"Safe as my honor!"

I know not with what emotions my captain had listened to this long recital. As for me, I had been intensely interested. Yet I could not tell why it should not please me to find that this scornful little lady was presumptive heiress to wealth and titles, probably even of royal rank, for so I could not but understand the doctor's illustration.

"Does Mademoiselle Pelagie know all this?" inquired the captain. "Does she know her rank and prospects? Is it permitted to speak of them to her?"

"Oh, no, no, no!" uttered the doctor, rapidly, with vigorous protestations of head and hands. "Pelagie knows nothing but that almost longer ago than she can remember she lived in a beautiful house with many servants, and with a father and mother who idolized her, but who went away from her one day never to return. Of course she knows now why they never returned, but that is all. She has lived with us in America nearly ten years, and I think she has learned to love Madame Saugrain and me almost as if we were indeed her father and mother, and we could not love child of our own more tenderly.

"And so you see, my dear young sir," regarding me with affectionate concern, "what a weighty responsibility I have put upon your young shoulders. If the burden is too great for you, I absolve you from your offer as escort, and Pelagie shall stay at home whether she will or not. I think it would be far the better way."

"Oh, no, no, sir!" I protested eagerly. "I am proud you think me worthy such a responsibility. I will never let her out of my sight for one moment, and I promise to bring her back to you in safety."

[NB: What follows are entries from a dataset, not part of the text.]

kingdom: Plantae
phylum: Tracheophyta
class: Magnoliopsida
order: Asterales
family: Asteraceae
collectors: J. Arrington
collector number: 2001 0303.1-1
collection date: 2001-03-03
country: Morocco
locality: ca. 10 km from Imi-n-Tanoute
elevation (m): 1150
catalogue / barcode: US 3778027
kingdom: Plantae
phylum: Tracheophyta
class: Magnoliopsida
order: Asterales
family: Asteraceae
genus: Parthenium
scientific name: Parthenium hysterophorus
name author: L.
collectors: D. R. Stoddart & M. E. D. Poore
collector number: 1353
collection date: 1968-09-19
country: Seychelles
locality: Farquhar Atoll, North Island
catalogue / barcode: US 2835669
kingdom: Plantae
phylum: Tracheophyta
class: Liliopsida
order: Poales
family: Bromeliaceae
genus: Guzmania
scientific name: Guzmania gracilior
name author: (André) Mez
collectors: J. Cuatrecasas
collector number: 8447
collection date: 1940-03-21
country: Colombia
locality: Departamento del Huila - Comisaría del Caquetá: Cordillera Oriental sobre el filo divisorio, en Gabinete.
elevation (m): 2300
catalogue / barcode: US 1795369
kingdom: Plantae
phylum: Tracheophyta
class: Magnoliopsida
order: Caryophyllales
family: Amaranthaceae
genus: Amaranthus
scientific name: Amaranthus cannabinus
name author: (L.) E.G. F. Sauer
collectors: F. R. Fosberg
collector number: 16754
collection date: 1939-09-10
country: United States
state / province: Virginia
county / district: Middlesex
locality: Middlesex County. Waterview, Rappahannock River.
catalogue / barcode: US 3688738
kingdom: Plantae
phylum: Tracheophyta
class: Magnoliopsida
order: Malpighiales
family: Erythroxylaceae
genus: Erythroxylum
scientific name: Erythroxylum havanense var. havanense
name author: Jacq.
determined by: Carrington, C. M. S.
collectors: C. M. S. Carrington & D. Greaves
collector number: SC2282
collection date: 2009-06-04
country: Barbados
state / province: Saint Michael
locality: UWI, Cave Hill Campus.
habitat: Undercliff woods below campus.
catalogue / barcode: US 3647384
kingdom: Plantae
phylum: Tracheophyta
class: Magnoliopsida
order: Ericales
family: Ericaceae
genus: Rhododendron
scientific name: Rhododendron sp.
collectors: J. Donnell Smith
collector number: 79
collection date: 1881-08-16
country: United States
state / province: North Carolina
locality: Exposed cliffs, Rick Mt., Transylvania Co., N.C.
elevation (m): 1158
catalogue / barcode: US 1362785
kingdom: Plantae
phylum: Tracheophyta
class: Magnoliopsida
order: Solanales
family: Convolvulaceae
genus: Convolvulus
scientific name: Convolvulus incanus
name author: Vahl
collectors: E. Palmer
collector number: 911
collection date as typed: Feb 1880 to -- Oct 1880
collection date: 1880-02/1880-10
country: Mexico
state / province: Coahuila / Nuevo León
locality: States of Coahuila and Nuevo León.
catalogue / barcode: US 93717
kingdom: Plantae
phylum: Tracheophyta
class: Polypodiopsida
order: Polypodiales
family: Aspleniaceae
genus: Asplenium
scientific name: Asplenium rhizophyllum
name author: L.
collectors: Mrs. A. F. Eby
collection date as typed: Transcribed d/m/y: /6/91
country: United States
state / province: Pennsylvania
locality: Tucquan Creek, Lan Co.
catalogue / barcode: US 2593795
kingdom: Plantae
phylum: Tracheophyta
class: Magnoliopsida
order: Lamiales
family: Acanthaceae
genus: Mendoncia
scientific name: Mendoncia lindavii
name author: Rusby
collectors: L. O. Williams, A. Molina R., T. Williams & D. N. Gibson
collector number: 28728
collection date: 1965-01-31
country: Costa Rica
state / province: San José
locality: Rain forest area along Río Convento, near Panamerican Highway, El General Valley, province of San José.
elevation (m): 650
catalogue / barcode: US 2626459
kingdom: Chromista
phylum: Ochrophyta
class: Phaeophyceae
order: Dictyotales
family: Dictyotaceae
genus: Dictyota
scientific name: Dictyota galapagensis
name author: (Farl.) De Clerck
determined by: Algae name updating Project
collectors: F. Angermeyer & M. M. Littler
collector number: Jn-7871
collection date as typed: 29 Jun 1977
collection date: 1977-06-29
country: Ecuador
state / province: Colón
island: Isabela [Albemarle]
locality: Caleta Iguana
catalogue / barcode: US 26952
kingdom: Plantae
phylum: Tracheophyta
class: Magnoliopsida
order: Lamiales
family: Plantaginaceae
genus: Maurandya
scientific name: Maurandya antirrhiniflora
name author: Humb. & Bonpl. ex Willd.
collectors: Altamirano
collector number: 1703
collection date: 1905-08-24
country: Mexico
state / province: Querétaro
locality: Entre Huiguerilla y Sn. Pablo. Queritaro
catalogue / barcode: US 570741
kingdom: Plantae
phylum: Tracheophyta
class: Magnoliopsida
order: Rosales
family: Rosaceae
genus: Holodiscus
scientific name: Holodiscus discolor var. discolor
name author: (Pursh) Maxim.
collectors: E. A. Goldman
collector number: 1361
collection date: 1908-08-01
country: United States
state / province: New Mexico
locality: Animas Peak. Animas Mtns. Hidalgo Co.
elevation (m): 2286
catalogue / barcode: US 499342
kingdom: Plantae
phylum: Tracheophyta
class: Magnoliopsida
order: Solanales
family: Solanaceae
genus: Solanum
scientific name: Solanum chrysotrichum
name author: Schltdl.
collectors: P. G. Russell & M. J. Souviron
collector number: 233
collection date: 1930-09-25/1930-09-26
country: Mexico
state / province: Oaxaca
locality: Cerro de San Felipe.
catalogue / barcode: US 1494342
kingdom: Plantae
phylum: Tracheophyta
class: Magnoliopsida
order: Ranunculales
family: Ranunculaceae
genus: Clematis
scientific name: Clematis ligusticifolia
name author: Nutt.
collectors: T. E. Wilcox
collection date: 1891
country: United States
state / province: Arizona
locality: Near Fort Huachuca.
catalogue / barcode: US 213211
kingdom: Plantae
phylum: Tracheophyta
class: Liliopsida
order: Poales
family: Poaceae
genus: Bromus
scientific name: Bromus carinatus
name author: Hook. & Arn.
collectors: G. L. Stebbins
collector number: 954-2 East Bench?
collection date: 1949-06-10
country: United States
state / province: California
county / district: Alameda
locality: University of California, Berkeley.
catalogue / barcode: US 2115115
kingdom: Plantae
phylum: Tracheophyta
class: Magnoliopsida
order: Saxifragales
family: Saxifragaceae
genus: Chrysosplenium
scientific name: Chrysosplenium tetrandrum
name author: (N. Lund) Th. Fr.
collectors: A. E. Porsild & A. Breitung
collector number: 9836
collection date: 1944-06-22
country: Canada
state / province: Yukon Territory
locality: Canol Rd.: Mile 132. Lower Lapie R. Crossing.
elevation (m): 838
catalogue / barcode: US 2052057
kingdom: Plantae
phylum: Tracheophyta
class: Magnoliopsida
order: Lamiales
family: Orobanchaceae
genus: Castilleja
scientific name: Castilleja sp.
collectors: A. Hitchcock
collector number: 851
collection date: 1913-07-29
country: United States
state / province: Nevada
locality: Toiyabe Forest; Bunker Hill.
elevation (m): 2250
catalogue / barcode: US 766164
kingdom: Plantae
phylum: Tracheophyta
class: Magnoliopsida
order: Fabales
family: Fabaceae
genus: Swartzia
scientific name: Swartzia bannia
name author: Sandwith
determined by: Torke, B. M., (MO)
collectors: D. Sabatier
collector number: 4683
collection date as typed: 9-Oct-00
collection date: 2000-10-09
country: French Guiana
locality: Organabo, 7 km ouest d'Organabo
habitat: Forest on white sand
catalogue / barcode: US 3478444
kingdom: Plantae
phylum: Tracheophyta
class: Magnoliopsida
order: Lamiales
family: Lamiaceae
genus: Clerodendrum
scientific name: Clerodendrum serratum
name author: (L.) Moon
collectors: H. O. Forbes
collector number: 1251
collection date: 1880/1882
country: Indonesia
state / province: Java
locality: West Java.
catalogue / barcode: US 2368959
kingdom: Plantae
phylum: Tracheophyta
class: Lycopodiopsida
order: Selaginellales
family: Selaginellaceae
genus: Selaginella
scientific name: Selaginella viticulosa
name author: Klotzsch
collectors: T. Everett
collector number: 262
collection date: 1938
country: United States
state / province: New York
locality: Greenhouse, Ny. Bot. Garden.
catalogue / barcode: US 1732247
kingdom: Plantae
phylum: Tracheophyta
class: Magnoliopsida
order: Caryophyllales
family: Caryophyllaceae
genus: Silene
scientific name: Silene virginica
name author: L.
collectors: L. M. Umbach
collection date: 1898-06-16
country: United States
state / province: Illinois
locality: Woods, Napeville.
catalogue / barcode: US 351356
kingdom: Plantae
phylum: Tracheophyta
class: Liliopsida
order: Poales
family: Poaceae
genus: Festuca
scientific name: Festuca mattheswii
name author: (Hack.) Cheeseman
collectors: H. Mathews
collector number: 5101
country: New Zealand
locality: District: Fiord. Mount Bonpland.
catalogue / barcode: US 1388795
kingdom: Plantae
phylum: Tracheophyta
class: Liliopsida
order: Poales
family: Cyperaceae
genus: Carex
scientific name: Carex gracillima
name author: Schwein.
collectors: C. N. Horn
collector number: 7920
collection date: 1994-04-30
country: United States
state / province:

"Thank you," said the doctor, gravely; "that is what I would wish. Do not let her out of your sight if it is possible. Even if she seems to be fretted by your espionage I hope you will bear with her temper,—which I know to be a royal one,—and persist in your watchfulness. I shall be deeply grateful to you."

By the time the day of the picnic arrived, I flattered myself I had made some slight progress in Mademoiselle Pelagie's regard. Very slight, to be sure, yet I thought she did not treat me with quite the disdain she had shown at first. Indeed, I even thought I sometimes detected that she was listening with interest when Madame Saugrain or the good doctor was questioning me about my life at home in Philadelphia.

Twice a day at least we were brought together at the table, for the captain and I had taken up our abode at Dr. Saugrain's. It was not without much demur that we had, at last, accepted the doctor's urgent invitations to do so. To be sure, there was no hostelry in the village, except the low tavern where the disreputable Indians and rough river-men congregated, and we would have been obliged to accept some of the many hospitable invitations extended us by the Chouteaus, the Papins, the Cerrés, indeed by nearly every leading citizen of St. Louis, all eagerly vying with one another for the privilege of entertaining General Clarke's brother. I think the captain's hesitancy arose from the feeling that he ought to accept Émile Yosti's or Manuel Lisa's hospitality, since his business was chiefly concerned with them; but with me it was the feeling that it would be intolerable to dwell under the same roof with my Lady Disdain, and be subjected to countless little ignominies at her hands. Yet when the doctor presented it to us as a very great favor to him at this time, when he might need our assistance as well as our advice in protecting Mademoiselle Pelagie, we could object no further, and I, at least, was as eager to stay as I had before been unwilling. To me it seemed the more reasonable that he might easily need what assistance our swords could give him, if there were really on foot a plan to capture mademoiselle, because the doctor's house was set in a large garden, at the extreme borders of the village, next to the stockade and with no neighbor within hearing.

The day of the picnic rose clear and bright, changing soon to the purple haze and soft air of a day in late November. Breakfast was hardly over when the picnickers began to pass the house, some of them walking in merry groups, some in little French carts drawn by oxen or small, hardy ponies, but many of them, I noted with a beating heart, on horseback carrying double, the maiden on a pillion holding fast with her arm around her escort's waist. Was it thus my Lady Disdain expected to be carried to the picnic, I wondered, and could not tell for the life of me whether I most hoped it or dreaded it.